Exercise goal — Make an exact copy of the entries below with the pictures removed.

The data —
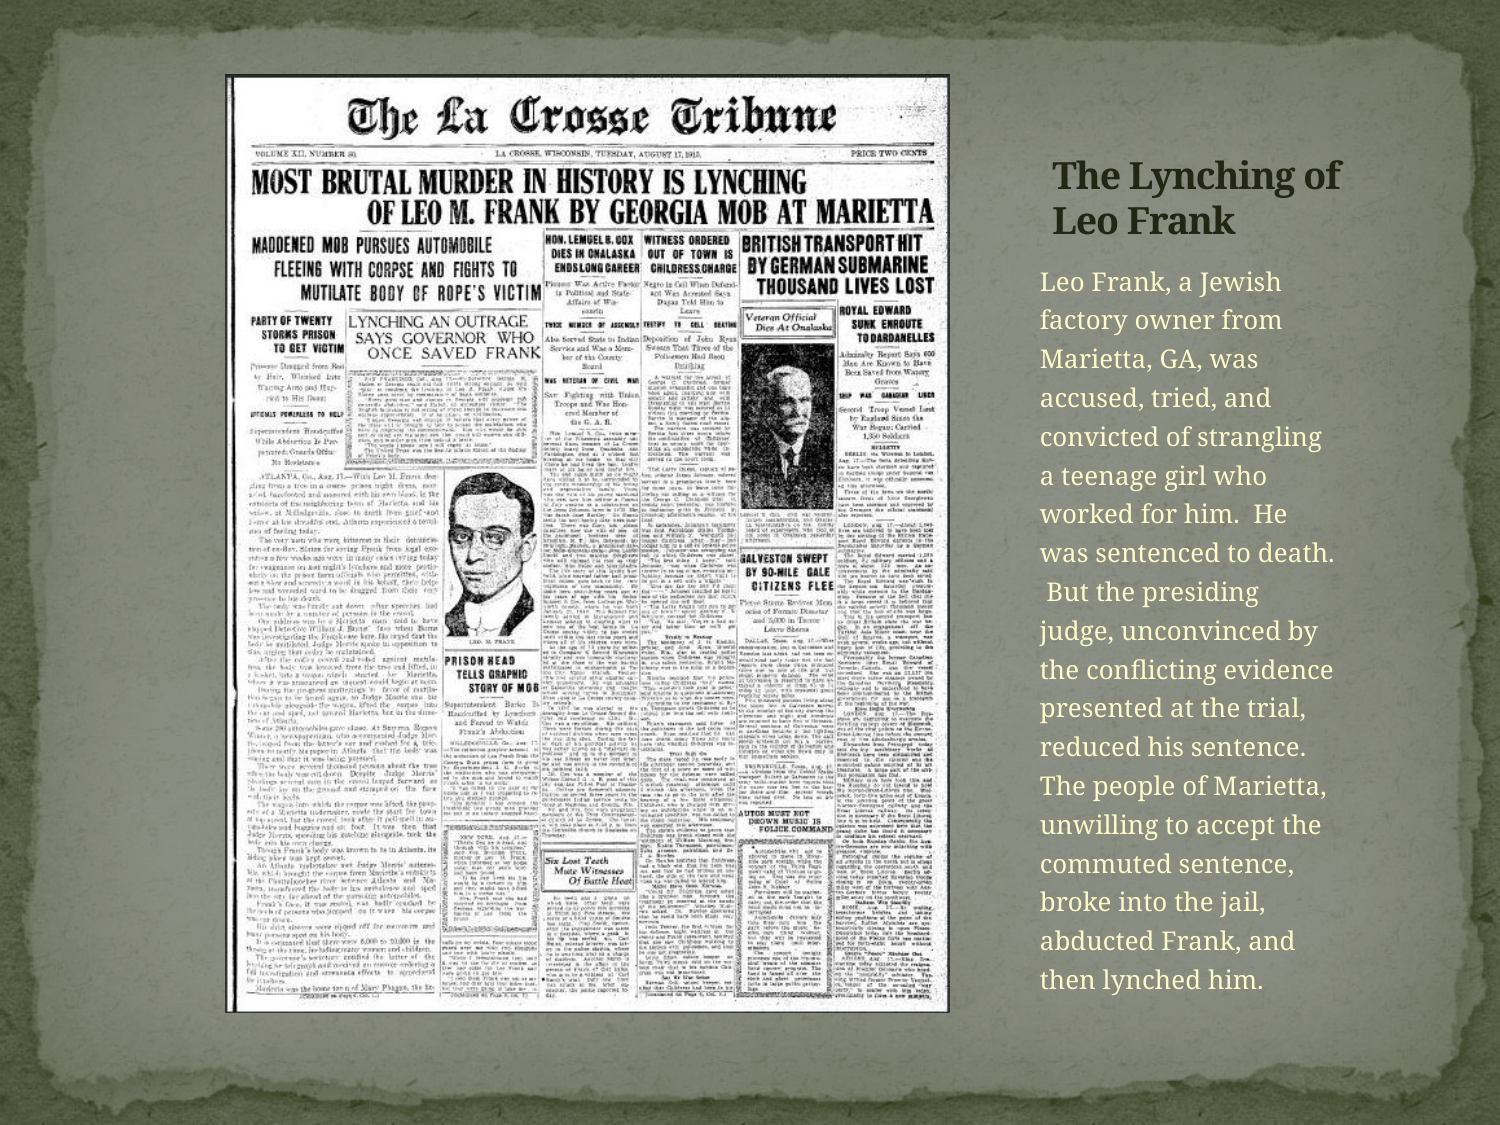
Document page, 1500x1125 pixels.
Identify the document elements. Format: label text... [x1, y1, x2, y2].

list Leo Frank, a Jewish factory owner from Marietta, GA, was accused, tried, and convicted of strangling a teenage girl who worked for him. He was sentenced to death. But the presiding judge, unconvinced by the conflicting evidence presented at the trial, reduced his sentence. The people of Marietta, unwilling to accept the commuted sentence, broke into the jail, abducted Frank, and then lynched him. [1025, 249, 1351, 1038]
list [228, 77, 948, 1011]
title The Lynching of Leo Frank [1037, 74, 1363, 250]
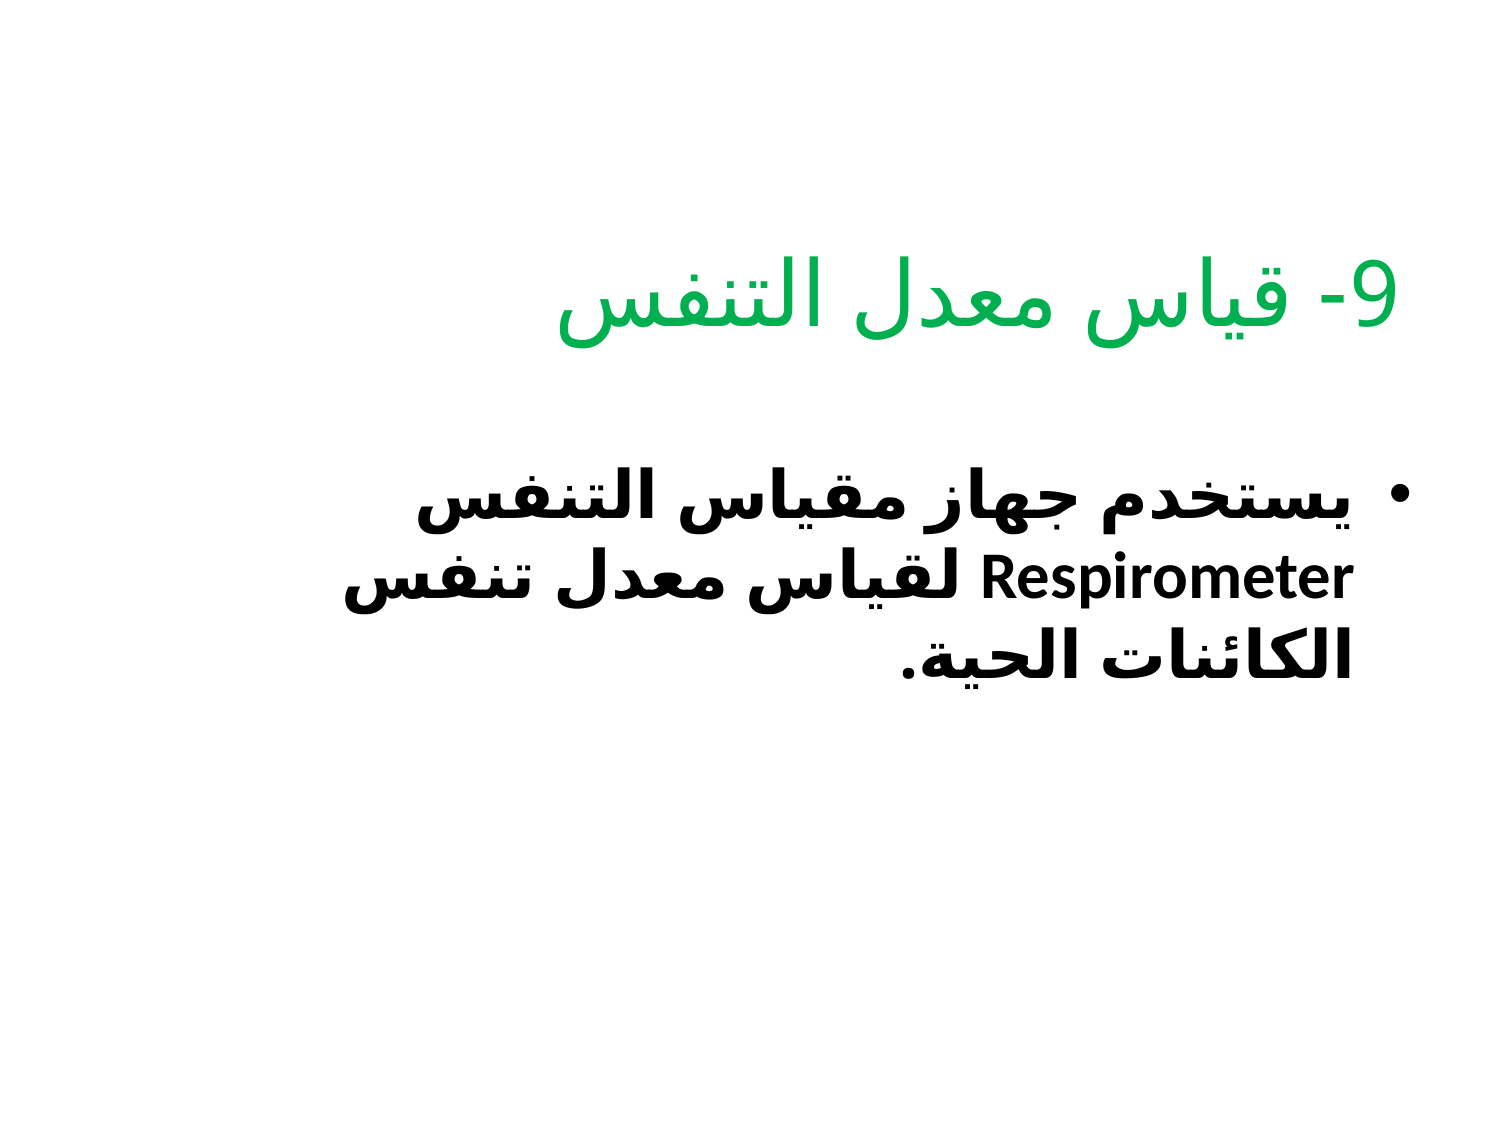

Reply —
Document page, 1500x1125 pixels.
Identify the document elements. Format: label text... [x1, y1, x2, y2].

list Leo Frank, a Jewish factory owner from Marietta, GA, was accused, tried, and convicted of strangling a teenage girl who worked for him. He was sentenced to death. But the presiding judge, unconvinced by the conflicting evidence presented at the trial, reduced his sentence. The people of Marietta, unwilling to accept the commuted sentence, broke into the jail, abducted Frank, and then lynched him. [1025, 249, 1351, 1038]
list [228, 77, 948, 1011]
title The Lynching of Leo Frank [1037, 74, 1363, 250]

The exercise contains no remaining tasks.